The key is in the framing. Families paying a $6,000 monthly assisted living bill are not comparing that experience to buying groceries. They're comparing it to every other recurring bill in their life: mortgage, insurance, utilities. In most of those contexts, electronic payment options come with some form of fee attached, and people pay them willingly because the convenience is worth it.

How to Implement Without Creating Friction

If you're considering a convenience fee model, here's what matters in practice.

Be transparent from the start. Post the fee clearly on your payment portal, on statements, and in any onboarding materials for new residents and families. The biggest source of frustration isn't the fee itself. It's surprise. Families who know what to expect when they sign up rarely push back.

Offer alternatives. When a convenience fee applies to credit card payments specifically, make sure ACH, autopay, and other no-fee options are easy to set up and clearly communicated. Many operators find that convenience fees actually increase autopay enrollment because families see the incentive to set it up and avoid the fee entirely. That's a win for the operator, because autopay creates the predictable, recurring revenue that stabilizes cash flow.

Make it consistent across every channel. Whether a family member pays online, by text, or over the phone, the fee structure should be the same. Payment industry experts emphasize that inconsistency across channels creates confusion and complaints. If you charge online but not over the phone, you'll hear about it.

Check your state. If you operate in Connecticut, Massachusetts, Maine, or California, work with your payment partner and legal counsel to understand how convenience fee structures (as opposed to surcharges) apply in your jurisdiction. The legal treatment differs, and getting it right upfront avoids problems later.

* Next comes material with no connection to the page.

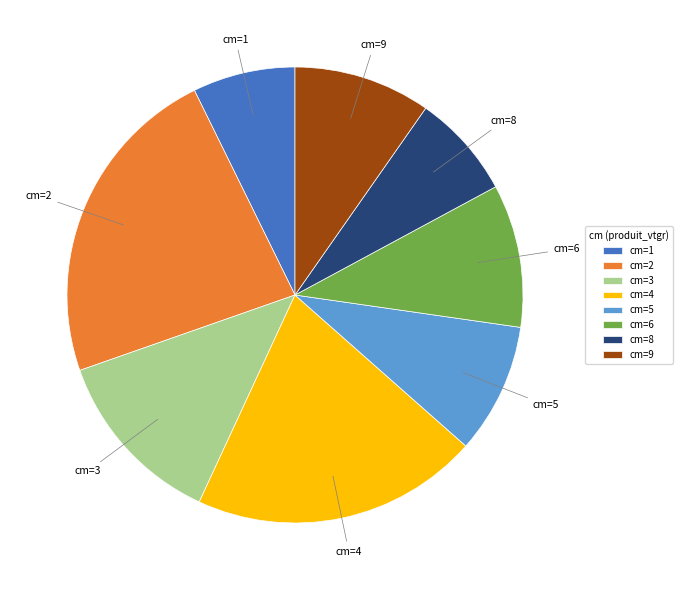

Is there any slice that represents more than half of the pie?

No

Use a payment platform that handles compliance automatically. The right technology partner will manage the distinction between credit and debit cards (since debit cards cannot be surcharged under federal law), apply the correct fee structure based on payment method, and generate the appropriate disclosures on statements and receipts. This is not something to manage manually.

The Bigger Picture: Convenience Fees Make Digital Payments Sustainable

Here's the thing we've noticed working with communities and practices on this: the real value of a convenience fee model isn't the fee revenue itself. It's that it removes the primary financial objection to offering modern digital payment options in the first place.

A lot of operators have hesitated on card payments, text-to-pay, or online portals because they couldn't justify absorbing 2.5 to 3.5% on every transaction. That hesitation means their residents and families are still mailing paper checks and waiting for them to clear. The process adds days to cash flow, costs the operator $7 to $8 per transaction in manual handling, and creates a billing experience that feels dated compared to every other service those families pay for.

Convenience fees change the math. They make it financially viable to offer the kind of digital-first payment experience that 82% of consumers now prefer, without eating into already thin margins. When families can pay by card, enroll in autopay, or settle a balance from a text message, the operational impact compounds quickly. Paper handling drops away. Reconciliation cycles shorten. Billing teams reclaim hours they were spending on manual work that didn't generate revenue. Cost-to-collect can drop by as much as 90% once the paper-and-check workflow is genuinely behind you.

Surcharging is going mainstream across healthcare not because operators want to charge more. It's because this is how the economics of a modern payment experience actually work.